Gosto da palavra catarse. No bom grego, esse precioso vocábulo significa “purificação”. Trata-se de um tipo de “elevação” da alma, do alcance de um estado de revelação, sublimação. Na prática, a catarse se revela nos momentos em que as fichas caem, quando entendemos o real valor das coisas que nos envolvem, dos acontecimentos inerentes à vida.

Existir, portanto, deveria ser catártico. Não deveríamos sair impunes de grandes leituras, do assistir a um filme esplêndido, de uma audiência generosa de canções feitas para revolucionar corpos e mentes. Se assim fosse, a vida seria um ciclo interminável e jamais linear de eventos extraordinários, impactantes, nunca à toa.
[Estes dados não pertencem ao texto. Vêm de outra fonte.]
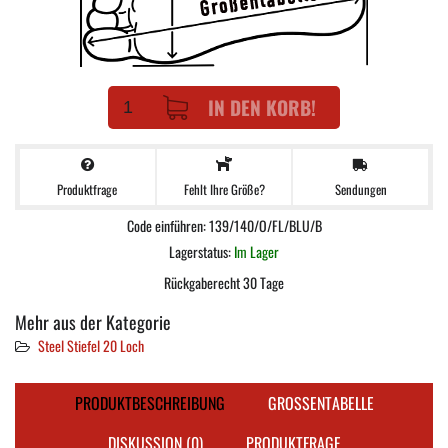
IN DEN KORB!
Produktfrage
Sendungen
Fehlt Ihre Größe?
Code einführen: 139/140/O/FL/BLU/B
Lagerstatus:
Im Lager
Rückgaberecht 30 Tage
Mehr aus der Kategorie
Steel Stiefel 20 Loch
PRODUKTBESCHREIBUNG
GROSSENTABELLE
DISKUSSION (0)
PRODUKTFRAGE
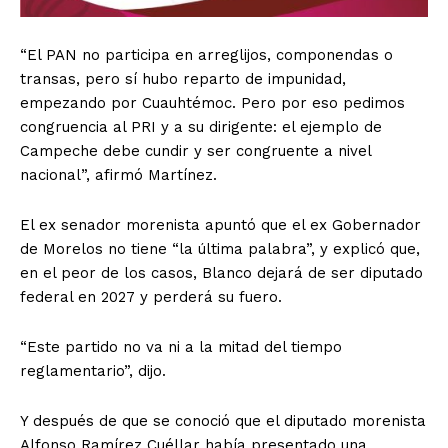
“El PAN no participa en arreglijos, componendas o
transas, pero sí hubo reparto de impunidad,
empezando por Cuauhtémoc. Pero por eso pedimos
congruencia al PRI y a su dirigente: el ejemplo de
Campeche debe cundir y ser congruente a nivel
nacional”, afirmó Martínez.
El ex senador morenista apuntó que el ex Gobernador
de Morelos no tiene “la última palabra”, y explicó que,
en el peor de los casos, Blanco dejará de ser diputado
federal en 2027 y perderá su fuero.
“Este partido no va ni a la mitad del tiempo
reglamentario”, dijo.
Y después de que se conoció que el diputado morenista
Alfonso Ramírez Cuéllar había presentado una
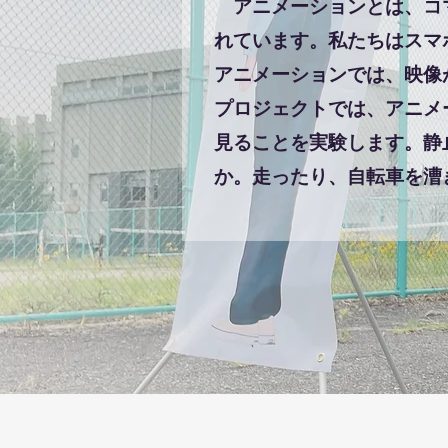
アニメーションとは、コマ
れています。私たちはスマ
アニメーションでは、映像
プロジェクトでは、アニメ
見ることを実験します。静
か。走ったり、自転車を漕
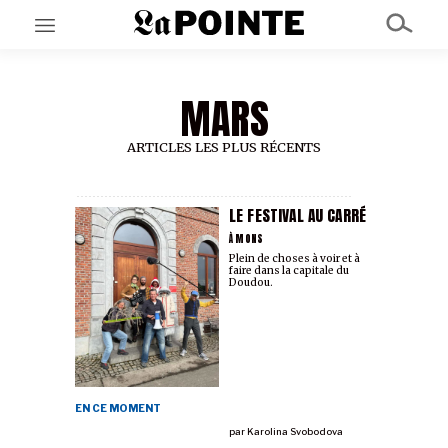
MARS
EN CE MOMENT
GRAND ANGLE
AU LARGE
ARTICLES LES PLUS RÉCENTS
ÉMOIS
EN CHANTIER
SÉRIES
LE FESTIVAL AU CARRÉ
À MONS
Plein de choses à voir et à
faire dans la capitale du
À PROPOS
Doudou.
NOS PARTENAIRES
SOUTENEZ NOUS
EN CE MOMENT
par
Karolina Svobodova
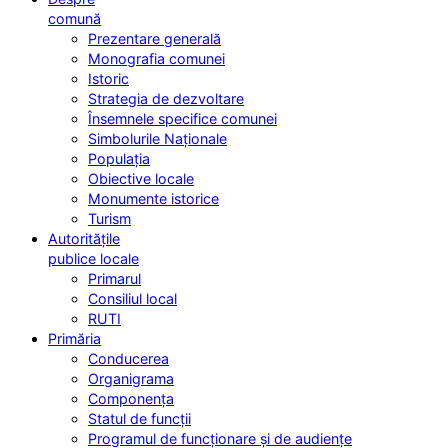
comună
Prezentare generală
Monografia comunei
Istoric
Strategia de dezvoltare
Însemnele specifice comunei
Simbolurile Naționale
Populația
Obiective locale
Monumente istorice
Turism
Autoritățile
publice locale
Primarul
Consiliul local
RUTI
Primăria
Conducerea
Organigrama
Componența
Statul de funcții
Programul de funcționare și de audiențe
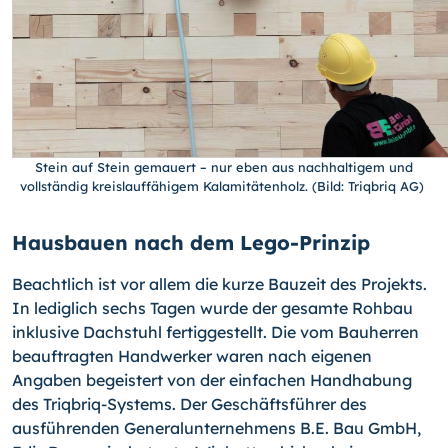
Stein auf Stein gemauert – nur eben aus nachhaltigem und
vollständig kreislauffähigem Kalamitätenholz. (Bild: Triqbriq AG)
Hausbauen nach dem Lego-Prinzip
Beachtlich ist vor allem die kurze Bauzeit des Projekts.
In lediglich sechs Tagen wurde der gesamte Rohbau
inklusive Dachstuhl fertiggestellt. Die vom Bauherren
beauftragten Handwerker waren nach eigenen
Angaben begeistert von der einfachen Handhabung
des Triqbriq-Systems. Der Geschäftsführer des
ausführenden Generalunternehmens B.E. Bau GmbH,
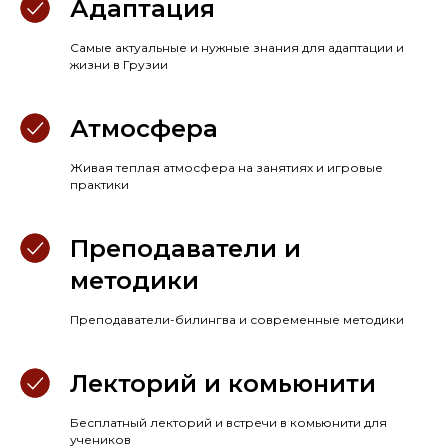
Адаптация
Самые актуальные и нужные знания для адаптации и
жизни в Грузии
Атмосфера
Живая теплая атмосфера на занятиях и игровые
практики
Преподаватели и
методики
Преподаватели-билингва и современные методики
Лекторий и комьюнити
Бесплатный лекторий и встречи в комьюнити для
учеников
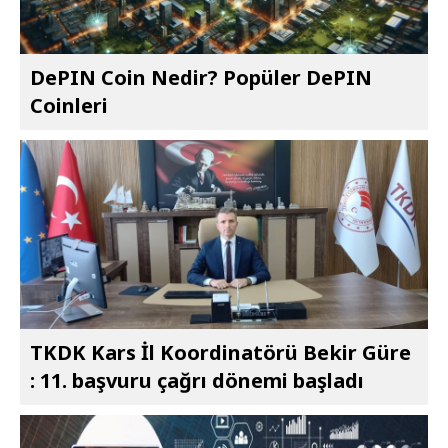
DePIN Coin Nedir? Popüler DePIN
Coinleri
TKDK Kars İl Koordinatörü Bekir Güre
: 11. başvuru çağrı dönemi başladı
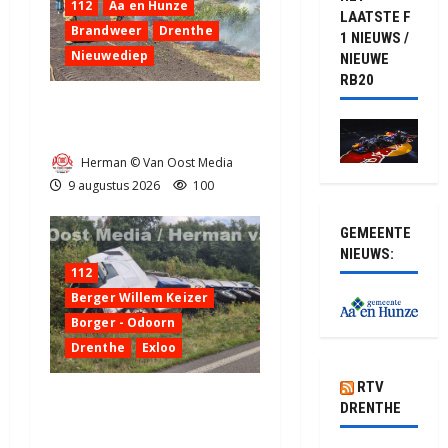
112
Aa en Hunze
LAATSTE F
Brandweer
Drenthe
1 NIEUWS /
Nieuwediep
NIEUWE
RB20
Bermbrand in Nieuwediep
snel onder controle (video)
Herman © Van Oost Media
9 augustus 2026
100
GEMEENTE
NIEUWS:
112
Berger Willem Keizer
Borger - Odoorn
Drenthe
Exloo
RTV
Truck met oplegger raakt
DRENTHE
door klapband van de N34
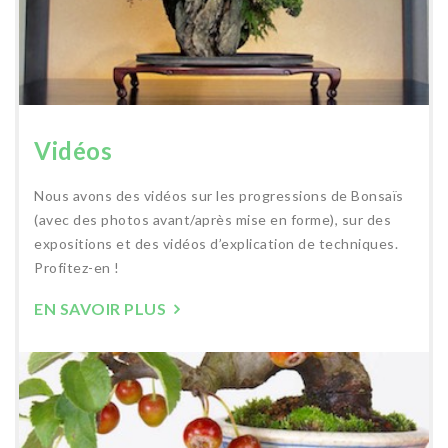
Vidéos
Nous avons des vidéos sur les progressions de Bonsaïs
(avec des photos avant/après mise en forme), sur des
expositions et des vidéos d’explication de techniques.
Profitez-en !
EN SAVOIR PLUS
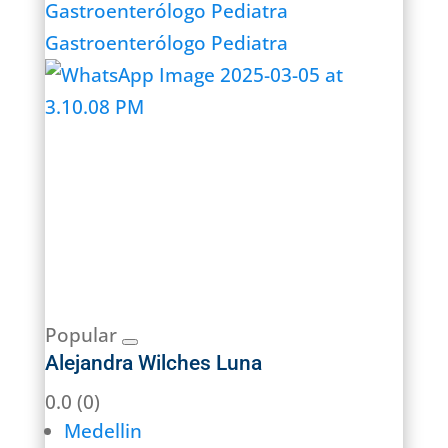
Gastroenterólogo Pediatra
Gastroenterólogo Pediatra
Popular
Alejandra Wilches Luna
0.0
(0)
Medellin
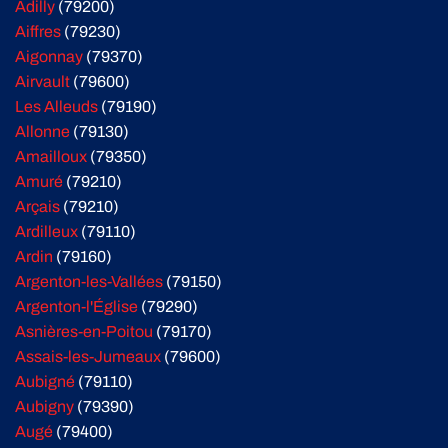
Adilly
(79200)
Aiffres
(79230)
Aigonnay
(79370)
Airvault
(79600)
Les Alleuds
(79190)
Allonne
(79130)
Amailloux
(79350)
Amuré
(79210)
Arçais
(79210)
Ardilleux
(79110)
Ardin
(79160)
Argenton-les-Vallées
(79150)
Argenton-l'Église
(79290)
Asnières-en-Poitou
(79170)
Assais-les-Jumeaux
(79600)
Aubigné
(79110)
Aubigny
(79390)
Augé
(79400)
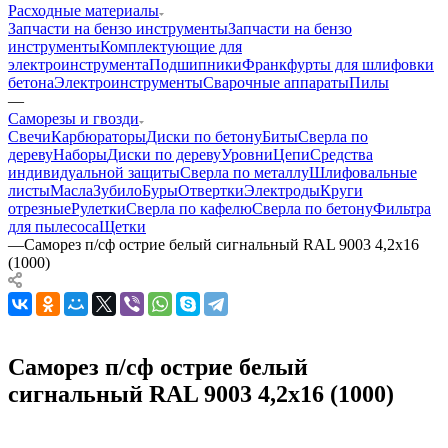
Расходные материалы
Запчасти на бензо инструменты
Запчасти на бензо
инструменты
Комплектующие для
электроинструмента
Подшипники
Франкфурты для шлифовки
бетона
Электроинструменты
Сварочные аппараты
Пилы
—
Саморезы и гвозди
Свечи
Карбюраторы
Диски по бетону
Биты
Сверла по
дереву
Наборы
Диски по дереву
Уровни
Цепи
Средства
индивидуальной защиты
Сверла по металлу
Шлифовальные
листы
Масла
Зубило
Буры
Отвертки
Электроды
Круги
отрезные
Рулетки
Сверла по кафелю
Сверла по бетону
Фильтра
для пылесоса
Щетки
—
Саморез п/сф острие белый сигнальный RAL 9003 4,2х16
(1000)
Саморез п/сф острие белый
сигнальный RAL 9003 4,2х16 (1000)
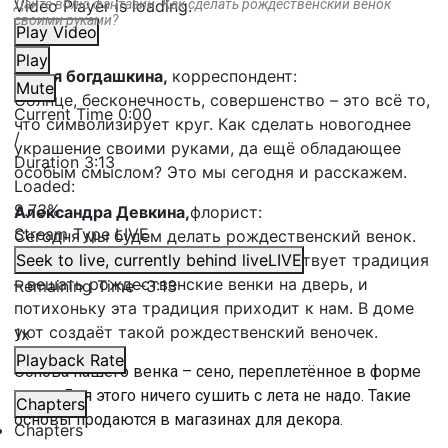
Video Player is loading.
Дайте волю фантазии. Как сделать рождественский венок
своими руками?
Play Video
Play
дарья богдашкина,
корреспондент:
Mute
Солнце, бесконечность, совершенство – это всё то,
Current Time
0:00
что символизирует круг. Как сделать новогоднее
/
украшение своими руками, да ещё обладающее
Duration
3:13
особым смыслом? Это мы сегодня и расскажем.
Loaded
:
9.73%
Александра Девкина,
флорист:
Stream Type
LIVE
Сегодня мы будем делать рождественский венок.
Многие видели, что в Европе существует традиция
Seek to live, currently behind live
LIVE
– вешать рождественские венки на дверь, и
Remaining Time
-
3:13
потихоньку эта традиция приходит к нам. В доме
уют создаёт такой рождественский веночек.
1x
Playback Rate
Основа нашего венка – сено, переплетённое в форме
круга. Для этого ничего сушить с лета не надо. Такие
Chapters
основы продаются в магазинах для декора.
Chapters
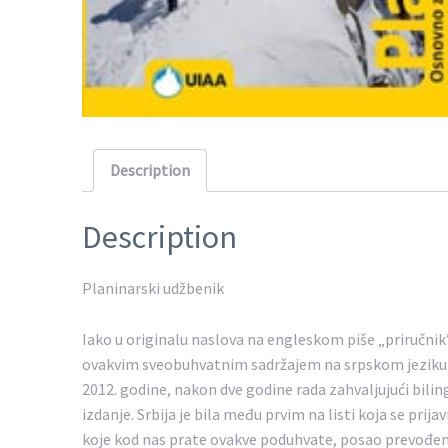
Description
Description
Planinarski udžbenik
Iako u originalu naslova na engleskom piše „priručnik”, 
ovakvim sveobuhvatnim sadržajem na srpskom jeziku n
2012. godine, nakon dve godine rada zahvaljujući bil
izdanje. Srbija je bila među prvim na listi koja se prij
koje kod nas prate ovakve poduhvate, posao prevođenj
Mas é bom que se diga: a catarse requer tempo.

Vale o exemplo de um professor inesquecível. As lições que dele extraímos ao prestigiar suas aulas se dão com a passagem dos anos, lado a lado com o amadurecimento de nossa visão de mundo. É improvável que aprendamos de fato em tempo real. Só o encontro entre horizontes longínquos e capacidade reflexiva mais acurada é capaz de frutificar aprendizados efetivos, duradouros e transformadores.

A ideia vale também para os livros, filmes e álbuns musicais com os quais alimentamos o espírito (e retraduzimos a matéria). Muito depois do contato inicial é que arte e cultura se permitem compreender. No cruzamento entre a experiência e a memória, o mundo se faz inteligível e se abre à percepção. Graças a isso, podemos fazer escolhas sensatas, defender bandeiras justas, ficar junto àqueles que merecem sangue e estima. Toda história de amor é também um episódio de pura catarse.

Catarses legitimam o pensamento por meio de sínteses. Entendemos o que se passa, oferecemos alternativas, extraímos desse choque o que queremos preservar e aquilo que precisa ser substituído; na sequência, elaboramos um juízo crítico do que sentimos e do que imaginamos penetrar pela razão. Também no bom e velho grego, temos, então, a dialética. A catarse, se estiver habilitada para produzir mudanças sensíveis na vida, é necessariamente um evento dialético. O ser catártico se costura pelas linhas nem sempre claras do movimento dialético, com suas contradições, suas imprescindíveis mediações e a promessa de que nada nunca será visto como imutável, inevitável ou natural.

Carrego comigo gente que foi capaz de operar inúmeras catarses em mim. Falo de amigos, gente de quem sou fã, pessoas que tive o prazer de conhecer em vida. Refiro-me também a indivíduos de outras épocas e lugares, seres humanos que ousaram pensar fora das caixinhas, contra a ordem estabelecida e em favor dos ausentes ou silenciados, vencidos ou segregados.

A catarse, é muito bom que se diga, não está disponível para reacionários ou bocós de penúltima hora (leia-se: liberais em economia, conservadores em costumes). Esses estão condenados a viver a miséria que os sonhadores lutam por superar e extinguir para sempre. Desses últimos será o reino que vier – e a eles pertencerão as melhores catarses que o tempo trouxer.

* A opinião do colunista não reflete, necessariamente, a da Folha de Londrina.